Moi non plus, Dr. Tracy.

Comme éducatrice en sciences humaines, je critique les cérémonies du Jour du Souvenir où les étudiants sont encouragés à ressentir plutôt qu'à penser; celles où ils se voient lire des passages de livres d’images relatant des champs de coquelicots et; celles où les élèves apprennent à colorier des images plutôt que d'apprendre à se souvenir de quelque chose de signifiant, qui les aidera à comprendre le monde les entourant et leur permettant d'avoir un rôle actif dans leurs communautés.

Montrer aux élèves des images iconiques sans en expliquer le contexte ne les renseigne en rien sur la gravité de la guerre et de ces conséquences. Heureusement pour nous et les enseignants avec lesquels nous travaillons, le matériel éducatif développé par le projet <<Toll of War>> ne ressemble en rien à ce genre d'activité.

Le matériel éducatif intitulé The War and the Canadian Experience est présentement en développement. Il se trouve sur le site web du Gregg Centre’s Teachers’ Network: http://www.warandthecanadianexperience.com/for-educators.html. Celui-ci consiste en une série de modules composés d’activités d’enquête permettant aux étudiants de découvrir le contexte dans lequel évoluaient les récipiendaires de la Croix Victoria; la campagne de Normandie, Passschendaele et la crête de Vimy en sont des exemples. Notre intention en développant ce matériel était d’éviter l’amas de contenu malheureusement si courant dans le matériel pédagogique habituellement proposé aux enseignants. Les sections de notre matériel pédagogique ciblent les concepts de la pensée historique. Les activités que doivent réaliser les étudiants sont basées sur les questions et les débats soulevés par les recherches académiques concernant ces sujets.

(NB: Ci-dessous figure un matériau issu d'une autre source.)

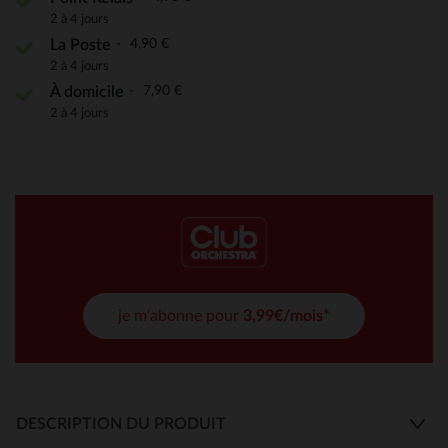
2 à 4 jours
4,90 €
La Poste
2 à 4 jours
7,90 €
À domicile
2 à 4 jours
je m'abonne pour
3,99€/mois*
DESCRIPTION DU PRODUIT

S’engager dans ce type de travail éducatif n’est pas exempt de controverse. Cependant, l’utilisation d’activités commémoratives comme point de départ pour étudier les conflits à l’aide de la pensée historique n’est ni propagandiste ni hagiographique. Nous ne devrions pas éviter l’utilisation de contenu familier lié, par exemple, à l'histoire militaire. Nous devrions plutôt présenter ce contenu comme une porte d’entrée qui vise à encourager l’étudiant à fouiller plus profondément ce qui peut sembler familier à première vue.

Les enseignants ayant peu de connaissances en histoire militaire se tournent souvent vers les ressources éducatives développées par des groupes tels que la Vimy Ridge Foundation dont le mandat est commémoratif et non uniquement historique. Plutôt que de nier la légitimité de ce genre d'initiative commémorative, nous pouvons les utiliser pour introduire des questions critiques à l’étude de la guerre.

J’espère que les étudiants et les enseignants qui utilisent les ressources éducatives développées par le projet <<Toll of War>> pourront aller au-delà du langage romancé et de l’imagerie héroïque afin de considérer les questions qui influenceront leurs vies civiques :

·        Quand un objectif militaire devrait-il supplanter un objectif humanitaire?

·        Qu’est-ce qui représente un sacrifice trop important pour être justifiable?

·        Quelle influence le public devrait-il posséder par rapport aux décisions gouvernementales?

·        Comment pouvons-nous comprendre les attitudes et les perceptions de ceux qui sont si différents de nous? Pourquoi est-ce important?

L’étude de la guerre est complexe. Enseigner son importance sans pour autant glorifier les gestes militaires est un exercice délicat. Cependant, nous devons étudier les guerres afin de comprendre le monde qui en a résulté. Les étudiants doivent examiner le contexte sociopolitique des guerres, leurs causes et conséquences et aussi, explorer des questions éthiquement difficiles afin de naviguer dans un monde dont ils sont les héritiers.

Comme éducateurs, nous devons braver la critique afin de permettre la réalisation de ces objectifs et explorer ce qui est vraiment significatif dans nos salles de classe.